Dataset records:
■ ■ ■ ■

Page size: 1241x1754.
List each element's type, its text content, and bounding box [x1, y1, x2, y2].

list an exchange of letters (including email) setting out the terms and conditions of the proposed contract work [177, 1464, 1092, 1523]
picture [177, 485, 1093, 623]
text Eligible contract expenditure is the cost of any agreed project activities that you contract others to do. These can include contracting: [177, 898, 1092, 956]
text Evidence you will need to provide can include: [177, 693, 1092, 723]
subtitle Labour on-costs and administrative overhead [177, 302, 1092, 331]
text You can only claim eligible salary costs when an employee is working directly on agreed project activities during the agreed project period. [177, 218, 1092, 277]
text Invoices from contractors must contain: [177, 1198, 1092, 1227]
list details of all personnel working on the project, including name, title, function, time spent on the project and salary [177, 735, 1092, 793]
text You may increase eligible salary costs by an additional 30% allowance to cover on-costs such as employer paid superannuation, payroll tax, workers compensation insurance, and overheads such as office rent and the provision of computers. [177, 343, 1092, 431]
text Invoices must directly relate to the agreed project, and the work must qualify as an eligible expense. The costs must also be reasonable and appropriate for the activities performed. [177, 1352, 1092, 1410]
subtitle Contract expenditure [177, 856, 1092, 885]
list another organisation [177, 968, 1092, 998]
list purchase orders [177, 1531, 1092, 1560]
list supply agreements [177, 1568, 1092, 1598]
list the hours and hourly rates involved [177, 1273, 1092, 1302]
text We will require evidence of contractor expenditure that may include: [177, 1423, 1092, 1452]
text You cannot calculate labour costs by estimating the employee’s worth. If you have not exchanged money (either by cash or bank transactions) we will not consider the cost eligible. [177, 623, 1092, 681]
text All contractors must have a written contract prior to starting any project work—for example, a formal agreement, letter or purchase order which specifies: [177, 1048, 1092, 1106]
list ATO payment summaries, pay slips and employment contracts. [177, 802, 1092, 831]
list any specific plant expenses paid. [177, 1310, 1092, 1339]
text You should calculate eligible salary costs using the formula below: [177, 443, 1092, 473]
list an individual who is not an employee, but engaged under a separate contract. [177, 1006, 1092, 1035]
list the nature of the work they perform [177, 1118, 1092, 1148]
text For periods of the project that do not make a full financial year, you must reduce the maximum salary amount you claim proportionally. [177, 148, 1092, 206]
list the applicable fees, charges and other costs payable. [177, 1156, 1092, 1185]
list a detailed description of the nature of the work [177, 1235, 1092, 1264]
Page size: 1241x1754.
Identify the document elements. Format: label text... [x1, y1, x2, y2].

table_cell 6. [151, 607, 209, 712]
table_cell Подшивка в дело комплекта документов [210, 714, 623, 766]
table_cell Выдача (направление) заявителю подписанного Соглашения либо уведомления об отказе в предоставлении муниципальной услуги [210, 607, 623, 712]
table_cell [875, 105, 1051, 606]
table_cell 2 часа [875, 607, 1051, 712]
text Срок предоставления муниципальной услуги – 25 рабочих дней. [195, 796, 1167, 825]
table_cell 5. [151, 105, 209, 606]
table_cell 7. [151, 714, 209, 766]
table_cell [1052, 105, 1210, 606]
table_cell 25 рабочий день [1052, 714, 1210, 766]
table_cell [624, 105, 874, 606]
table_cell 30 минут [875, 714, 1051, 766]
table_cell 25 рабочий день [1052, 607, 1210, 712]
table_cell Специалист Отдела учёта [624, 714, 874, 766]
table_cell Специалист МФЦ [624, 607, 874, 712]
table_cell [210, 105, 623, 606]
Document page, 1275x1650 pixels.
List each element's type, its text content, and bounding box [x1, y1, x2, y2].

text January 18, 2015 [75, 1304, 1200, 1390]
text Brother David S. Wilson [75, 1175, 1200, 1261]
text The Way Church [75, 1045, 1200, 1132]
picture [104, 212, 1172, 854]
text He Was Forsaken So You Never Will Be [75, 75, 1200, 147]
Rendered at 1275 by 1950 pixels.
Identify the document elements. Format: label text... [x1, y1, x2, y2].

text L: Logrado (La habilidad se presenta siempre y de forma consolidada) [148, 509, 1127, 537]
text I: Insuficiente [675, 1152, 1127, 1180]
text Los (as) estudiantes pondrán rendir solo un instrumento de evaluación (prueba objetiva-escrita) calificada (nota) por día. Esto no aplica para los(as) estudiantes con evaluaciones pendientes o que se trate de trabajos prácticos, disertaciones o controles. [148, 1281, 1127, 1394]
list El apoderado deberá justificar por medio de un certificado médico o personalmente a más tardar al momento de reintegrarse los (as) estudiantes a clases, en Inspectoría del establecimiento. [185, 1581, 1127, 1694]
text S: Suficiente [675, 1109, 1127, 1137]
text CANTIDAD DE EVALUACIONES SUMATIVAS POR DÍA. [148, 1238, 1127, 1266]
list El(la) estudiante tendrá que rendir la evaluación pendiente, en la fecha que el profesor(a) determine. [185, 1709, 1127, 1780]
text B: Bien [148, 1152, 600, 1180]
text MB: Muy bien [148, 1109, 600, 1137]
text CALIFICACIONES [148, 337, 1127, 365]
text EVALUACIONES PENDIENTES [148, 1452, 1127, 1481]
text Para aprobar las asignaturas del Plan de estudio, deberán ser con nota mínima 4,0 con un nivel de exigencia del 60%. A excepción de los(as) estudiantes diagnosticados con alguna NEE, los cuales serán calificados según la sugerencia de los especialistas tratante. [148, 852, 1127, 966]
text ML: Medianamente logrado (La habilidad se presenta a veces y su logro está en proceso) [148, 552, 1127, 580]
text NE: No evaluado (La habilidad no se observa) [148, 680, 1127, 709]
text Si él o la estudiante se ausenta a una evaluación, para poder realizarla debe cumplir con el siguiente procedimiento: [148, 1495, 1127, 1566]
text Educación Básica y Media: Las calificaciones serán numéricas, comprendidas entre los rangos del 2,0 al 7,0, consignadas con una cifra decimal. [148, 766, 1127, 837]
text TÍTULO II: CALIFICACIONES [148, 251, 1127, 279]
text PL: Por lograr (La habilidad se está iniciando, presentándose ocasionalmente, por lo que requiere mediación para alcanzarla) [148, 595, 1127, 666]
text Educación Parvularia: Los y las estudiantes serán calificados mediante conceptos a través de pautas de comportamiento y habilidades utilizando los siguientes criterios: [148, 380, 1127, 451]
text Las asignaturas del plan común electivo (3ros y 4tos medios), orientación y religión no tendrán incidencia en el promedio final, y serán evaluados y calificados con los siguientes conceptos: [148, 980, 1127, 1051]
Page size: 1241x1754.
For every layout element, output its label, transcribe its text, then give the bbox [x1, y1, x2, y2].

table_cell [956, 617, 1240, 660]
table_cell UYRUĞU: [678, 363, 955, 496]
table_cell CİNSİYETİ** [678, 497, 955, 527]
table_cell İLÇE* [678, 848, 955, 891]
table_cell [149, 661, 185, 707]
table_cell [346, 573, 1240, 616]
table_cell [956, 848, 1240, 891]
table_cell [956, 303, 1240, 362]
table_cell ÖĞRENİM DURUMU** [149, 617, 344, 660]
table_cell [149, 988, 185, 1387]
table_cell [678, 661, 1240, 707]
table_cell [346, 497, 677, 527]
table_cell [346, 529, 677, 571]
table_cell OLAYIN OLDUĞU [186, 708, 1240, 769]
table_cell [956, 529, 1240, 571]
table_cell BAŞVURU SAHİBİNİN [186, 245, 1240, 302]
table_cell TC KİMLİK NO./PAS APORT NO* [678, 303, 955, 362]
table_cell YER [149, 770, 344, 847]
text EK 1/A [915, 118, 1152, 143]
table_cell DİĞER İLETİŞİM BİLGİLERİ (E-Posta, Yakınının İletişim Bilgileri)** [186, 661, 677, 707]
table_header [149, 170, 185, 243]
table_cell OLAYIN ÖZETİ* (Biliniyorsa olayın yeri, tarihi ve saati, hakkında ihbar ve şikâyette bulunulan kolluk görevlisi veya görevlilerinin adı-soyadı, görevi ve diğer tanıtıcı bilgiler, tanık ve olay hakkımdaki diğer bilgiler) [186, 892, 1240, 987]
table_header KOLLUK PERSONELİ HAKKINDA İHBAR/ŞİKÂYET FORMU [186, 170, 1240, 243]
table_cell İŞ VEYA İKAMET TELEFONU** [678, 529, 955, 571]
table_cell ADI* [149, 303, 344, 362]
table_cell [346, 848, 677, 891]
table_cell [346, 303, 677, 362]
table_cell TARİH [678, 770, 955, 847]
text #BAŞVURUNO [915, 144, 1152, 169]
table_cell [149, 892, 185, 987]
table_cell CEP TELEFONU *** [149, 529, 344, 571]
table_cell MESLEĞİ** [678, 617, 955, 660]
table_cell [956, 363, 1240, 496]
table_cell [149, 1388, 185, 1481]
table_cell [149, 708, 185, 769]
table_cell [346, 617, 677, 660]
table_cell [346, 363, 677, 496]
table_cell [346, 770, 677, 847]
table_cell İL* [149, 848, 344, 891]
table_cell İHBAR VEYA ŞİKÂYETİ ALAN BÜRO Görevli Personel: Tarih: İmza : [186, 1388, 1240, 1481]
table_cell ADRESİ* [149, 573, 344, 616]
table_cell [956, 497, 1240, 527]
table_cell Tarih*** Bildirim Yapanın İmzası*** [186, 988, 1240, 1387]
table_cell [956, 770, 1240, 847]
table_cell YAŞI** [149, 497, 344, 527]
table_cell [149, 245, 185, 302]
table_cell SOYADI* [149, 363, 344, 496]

■ ■ ■ ■

Work request: Retype exactly the lines of the data above that fall between the line with "table_cell [210, 105, 623, 606]" and the line with "Rendered at 1275 by 1950 pixels.", inclusive, and add nothing.

Answer to this task:
table_cell [210, 105, 623, 606]
Document page, 1275x1650 pixels.
List each element's type, its text content, and bounding box [x1, y1, x2, y2].

text January 18, 2015 [75, 1304, 1200, 1390]
text Brother David S. Wilson [75, 1175, 1200, 1261]
text The Way Church [75, 1045, 1200, 1132]
picture [104, 212, 1172, 854]
text He Was Forsaken So You Never Will Be [75, 75, 1200, 147]
Rendered at 1275 by 1950 pixels.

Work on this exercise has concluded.